[DIRECTIONS FOR THIS TASK]: Set out exactly every line of the entries below, starting at the line that holds "werden. Das ist" and stopping after the line that holds "Konditionen für junge".

[RECORDS TO USE]:
·····
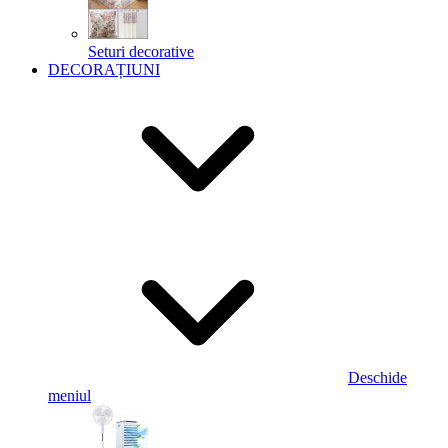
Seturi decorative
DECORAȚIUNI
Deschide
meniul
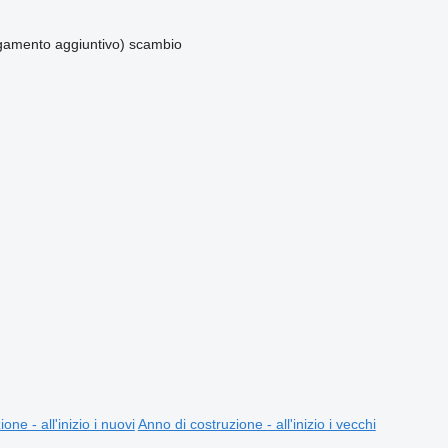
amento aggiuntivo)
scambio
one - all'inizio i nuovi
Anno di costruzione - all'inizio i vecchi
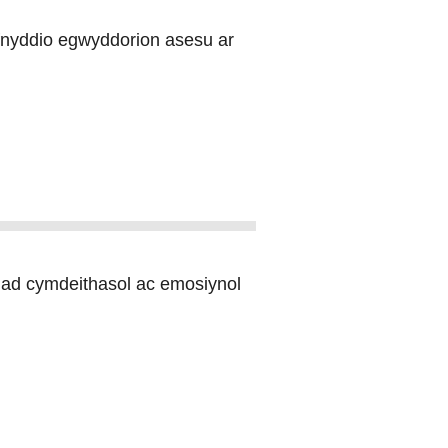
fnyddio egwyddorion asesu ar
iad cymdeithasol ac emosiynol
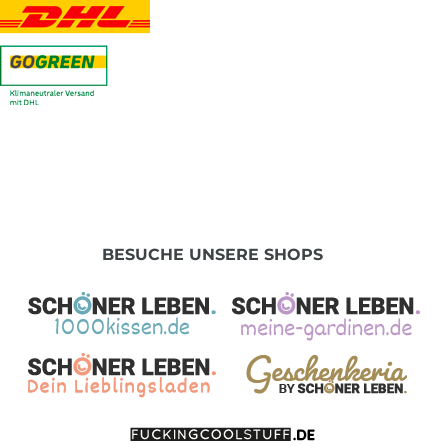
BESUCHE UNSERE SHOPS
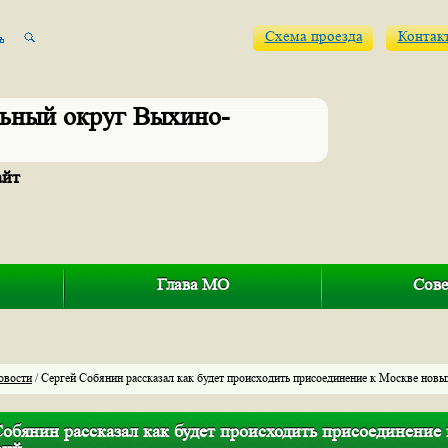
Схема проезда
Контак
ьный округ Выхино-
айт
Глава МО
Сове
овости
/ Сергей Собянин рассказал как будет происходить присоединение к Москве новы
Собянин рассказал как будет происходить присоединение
·····
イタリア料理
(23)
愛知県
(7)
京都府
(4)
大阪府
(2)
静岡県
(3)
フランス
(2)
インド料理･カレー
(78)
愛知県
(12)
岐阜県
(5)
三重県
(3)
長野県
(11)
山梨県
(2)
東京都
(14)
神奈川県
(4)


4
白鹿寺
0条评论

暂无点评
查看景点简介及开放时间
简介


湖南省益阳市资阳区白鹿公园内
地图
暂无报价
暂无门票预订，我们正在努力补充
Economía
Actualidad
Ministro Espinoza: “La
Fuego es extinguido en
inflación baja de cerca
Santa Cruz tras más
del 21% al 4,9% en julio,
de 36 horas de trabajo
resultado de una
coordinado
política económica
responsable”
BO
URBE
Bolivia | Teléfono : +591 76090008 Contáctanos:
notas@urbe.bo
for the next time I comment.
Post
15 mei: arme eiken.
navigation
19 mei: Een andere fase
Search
·····
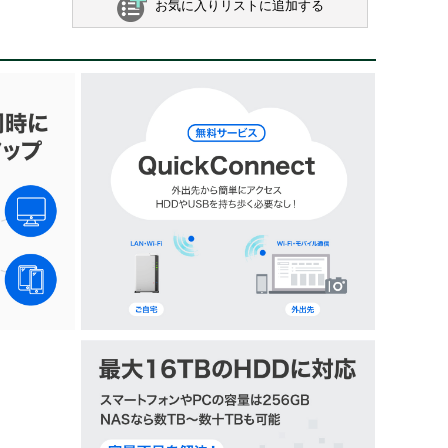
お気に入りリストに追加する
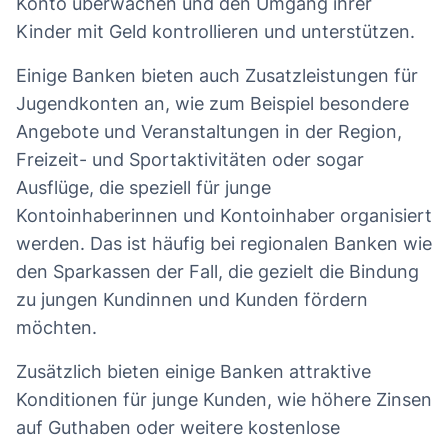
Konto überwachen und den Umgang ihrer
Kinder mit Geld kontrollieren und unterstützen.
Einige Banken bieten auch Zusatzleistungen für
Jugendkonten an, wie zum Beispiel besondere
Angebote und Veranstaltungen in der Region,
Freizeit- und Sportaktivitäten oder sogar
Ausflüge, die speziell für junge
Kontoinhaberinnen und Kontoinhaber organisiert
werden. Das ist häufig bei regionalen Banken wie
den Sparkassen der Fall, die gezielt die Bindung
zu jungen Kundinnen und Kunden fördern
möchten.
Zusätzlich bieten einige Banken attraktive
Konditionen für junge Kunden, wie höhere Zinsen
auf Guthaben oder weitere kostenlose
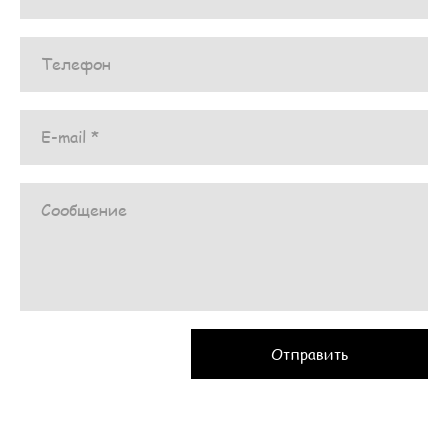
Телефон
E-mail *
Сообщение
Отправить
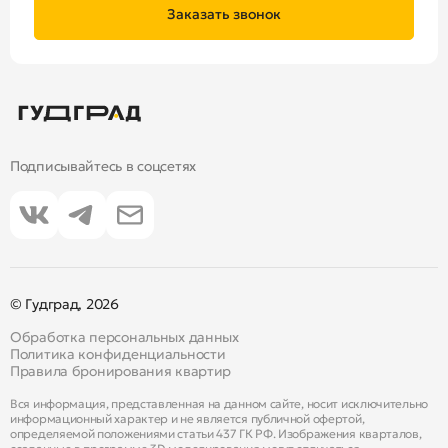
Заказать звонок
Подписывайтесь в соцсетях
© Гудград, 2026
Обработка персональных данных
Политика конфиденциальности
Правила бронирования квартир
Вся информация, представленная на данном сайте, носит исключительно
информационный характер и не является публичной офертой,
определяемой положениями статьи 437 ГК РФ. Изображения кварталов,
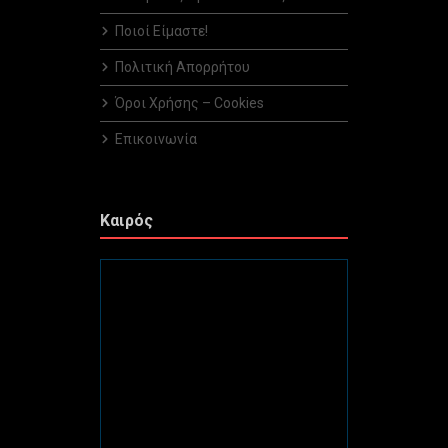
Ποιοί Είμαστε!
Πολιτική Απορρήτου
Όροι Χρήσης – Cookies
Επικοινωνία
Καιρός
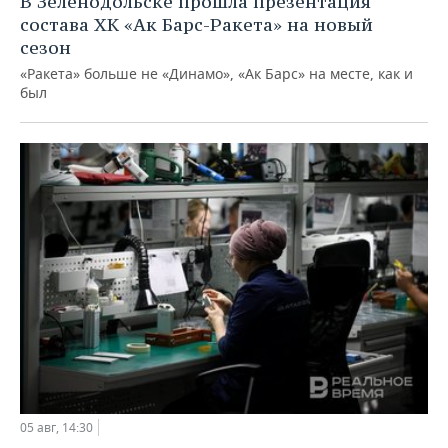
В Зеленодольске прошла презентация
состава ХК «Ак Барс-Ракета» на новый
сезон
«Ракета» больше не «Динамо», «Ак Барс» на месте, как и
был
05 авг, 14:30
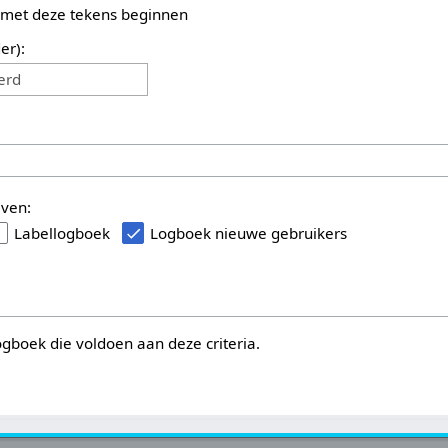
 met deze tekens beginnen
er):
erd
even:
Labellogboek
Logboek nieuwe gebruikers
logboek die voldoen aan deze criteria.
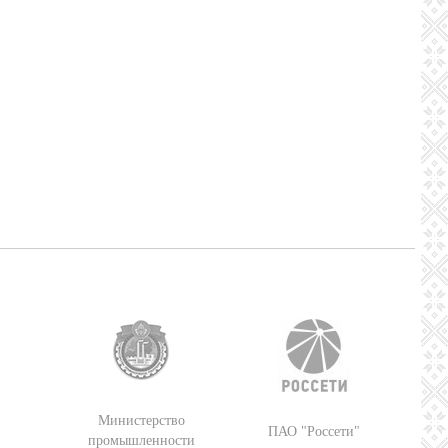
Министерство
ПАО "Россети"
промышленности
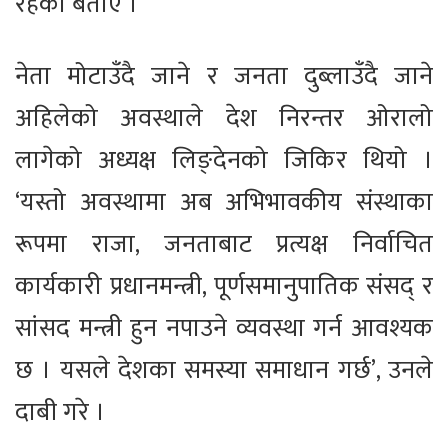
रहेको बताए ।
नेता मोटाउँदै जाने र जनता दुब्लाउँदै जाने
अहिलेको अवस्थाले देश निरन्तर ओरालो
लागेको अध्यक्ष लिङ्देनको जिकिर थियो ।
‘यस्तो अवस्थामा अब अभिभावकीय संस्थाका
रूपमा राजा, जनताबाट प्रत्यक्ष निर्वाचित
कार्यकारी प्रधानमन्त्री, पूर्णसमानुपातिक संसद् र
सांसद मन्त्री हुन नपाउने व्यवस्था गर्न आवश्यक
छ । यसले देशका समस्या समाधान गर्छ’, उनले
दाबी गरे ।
·····
[RESPONSE TO THIS EXERCISE]:
werden. Das ist häufig bei regionalen Banken wie
den Sparkassen der Fall, die gezielt die Bindung
zu jungen Kundinnen und Kunden fördern
möchten.
Zusätzlich bieten einige Banken attraktive
Konditionen für junge Kunden, wie höhere Zinsen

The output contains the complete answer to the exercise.